[Data entries]
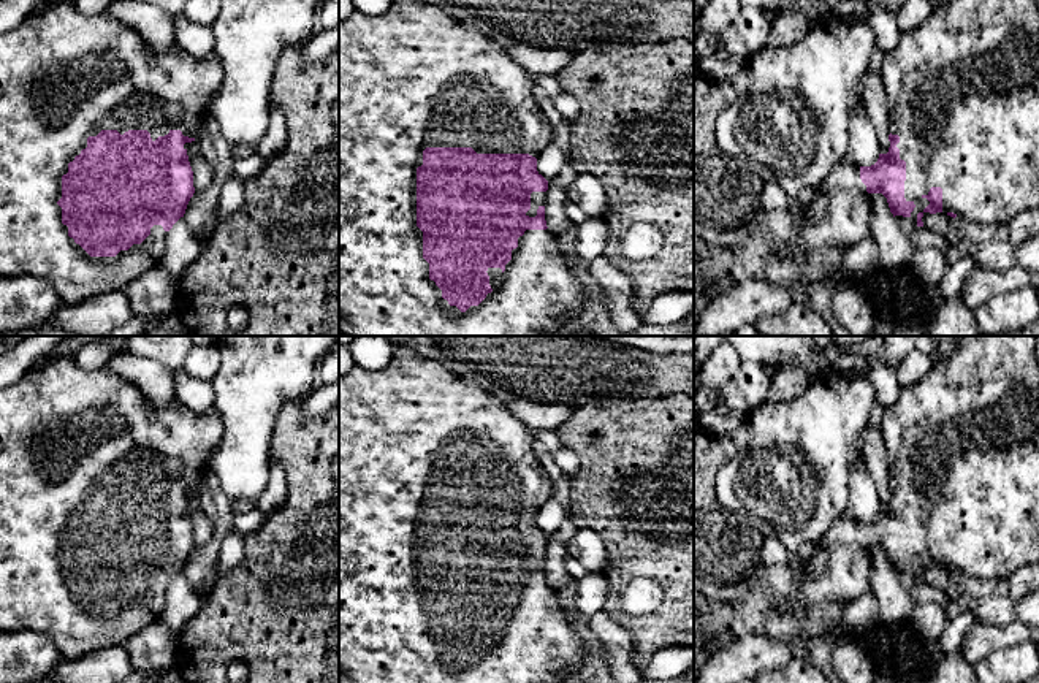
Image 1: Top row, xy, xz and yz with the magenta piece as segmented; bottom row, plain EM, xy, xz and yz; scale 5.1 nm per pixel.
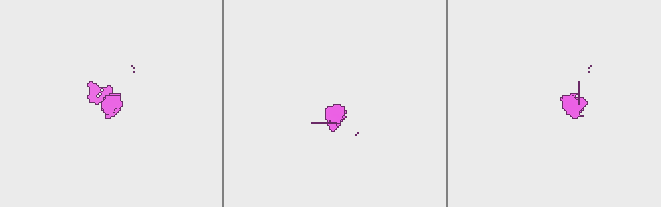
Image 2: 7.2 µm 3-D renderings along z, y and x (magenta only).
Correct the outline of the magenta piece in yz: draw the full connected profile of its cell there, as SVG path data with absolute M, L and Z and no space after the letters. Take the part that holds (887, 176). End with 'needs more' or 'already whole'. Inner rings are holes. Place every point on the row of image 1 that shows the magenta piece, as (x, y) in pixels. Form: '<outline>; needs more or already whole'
M952 0L938 8L920 27L903 32L896 48L882 57L881 79L887 100L887 124L890 147L887 154L871 166L858 166L846 158L830 171L827 179L814 190L814 198L803 206L800 201L790 203L789 209L800 223L800 235L792 247L782 250L782 258L806 255L820 247L852 247L871 236L873 214L871 193L882 193L887 198L890 212L909 217L915 227L923 227L925 212L946 212L950 217L960 216L979 225L1009 223L1017 214L1039 208L1039 8L1037 0Z; needs more

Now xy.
M73 0L68 2L49 2L41 6L35 13L32 13L27 19L21 22L19 27L2 32L0 33L0 276L13 277L13 276L35 276L46 280L67 304L74 304L79 301L86 301L95 295L101 295L106 292L124 290L130 282L136 280L150 268L162 263L165 254L165 241L168 231L173 225L184 217L187 204L195 193L193 187L193 171L188 162L187 149L192 141L200 141L200 120L206 116L207 103L219 90L220 82L223 79L223 68L220 59L215 52L211 52L204 57L195 57L190 52L184 51L181 46L173 41L169 48L163 52L152 51L143 36L122 24L117 19L112 19L106 14L98 16L82 16L76 11Z; needs more

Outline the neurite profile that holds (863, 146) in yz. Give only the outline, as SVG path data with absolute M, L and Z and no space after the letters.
M857 100L852 108L849 125L849 160L858 166L871 166L881 154L879 139L874 125L863 106L863 100Z

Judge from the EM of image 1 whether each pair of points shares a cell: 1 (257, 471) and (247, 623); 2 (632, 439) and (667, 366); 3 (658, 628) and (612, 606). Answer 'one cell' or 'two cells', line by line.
1: two cells
2: two cells
3: one cell

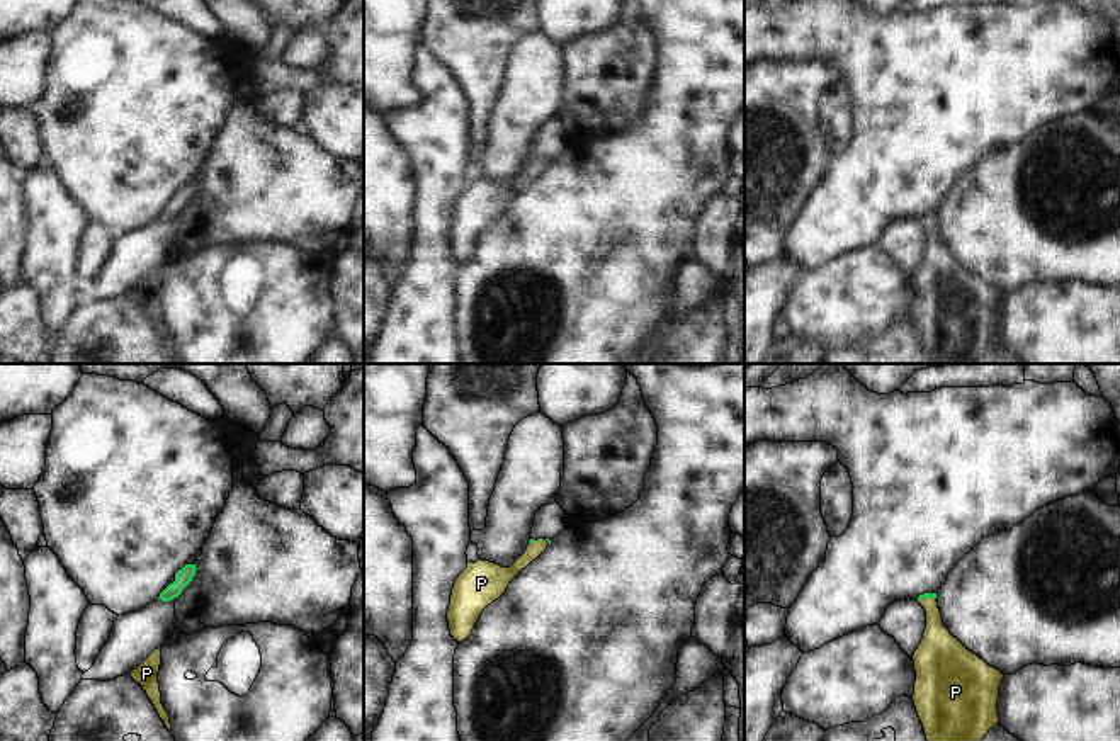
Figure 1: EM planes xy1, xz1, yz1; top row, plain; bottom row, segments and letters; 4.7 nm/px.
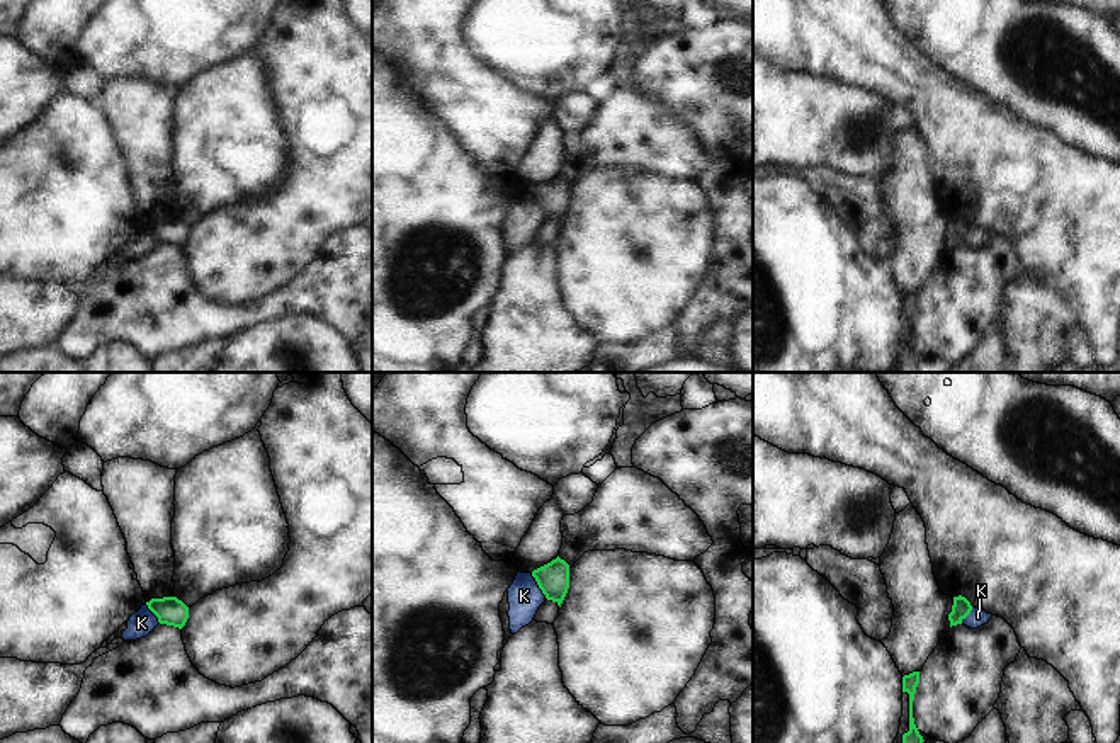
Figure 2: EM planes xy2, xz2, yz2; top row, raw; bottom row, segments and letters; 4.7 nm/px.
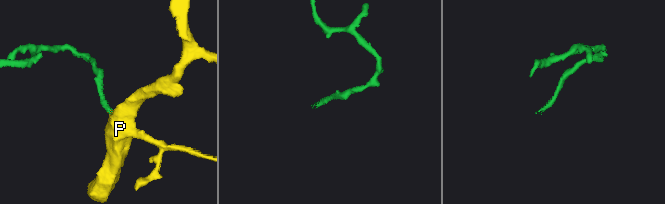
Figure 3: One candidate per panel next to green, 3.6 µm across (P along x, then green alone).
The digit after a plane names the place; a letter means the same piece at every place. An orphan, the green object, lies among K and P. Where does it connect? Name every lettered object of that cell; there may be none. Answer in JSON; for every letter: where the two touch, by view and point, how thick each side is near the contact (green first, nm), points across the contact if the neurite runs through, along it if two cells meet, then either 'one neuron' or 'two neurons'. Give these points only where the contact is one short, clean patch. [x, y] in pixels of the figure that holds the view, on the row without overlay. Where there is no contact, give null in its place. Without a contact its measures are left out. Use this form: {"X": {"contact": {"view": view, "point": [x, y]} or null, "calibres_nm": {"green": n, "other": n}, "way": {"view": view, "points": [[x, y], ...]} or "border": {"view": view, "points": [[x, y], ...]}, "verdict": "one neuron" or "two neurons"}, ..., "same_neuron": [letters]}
{"K": {"contact": {"view": "xz2", "point": [537, 203]}, "calibres_nm": {"green": 160, "other": 160}, "border": {"view": "xz2", "points": [[531, 192], [546, 216]]}, "verdict": "two neurons"}, "P": {"contact": {"view": "yz1", "point": [927, 216]}, "calibres_nm": {"green": 30, "other": 180}, "way": {"view": "yz1", "points": [[925, 214], [927, 216], [933, 233], [938, 267]]}, "verdict": "one neuron"}, "same_neuron": ["P"]}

What the task asks » Work through the records above. Copy every line with the string "plain".

Reply »
Image 1: Top row, xy, xz and yz with the magenta piece as segmented; bottom row, plain EM, xy, xz and yz; scale 5.1 nm per pixel.
Figure 1: EM planes xy1, xz1, yz1; top row, plain; bottom row, segments and letters; 4.7 nm/px.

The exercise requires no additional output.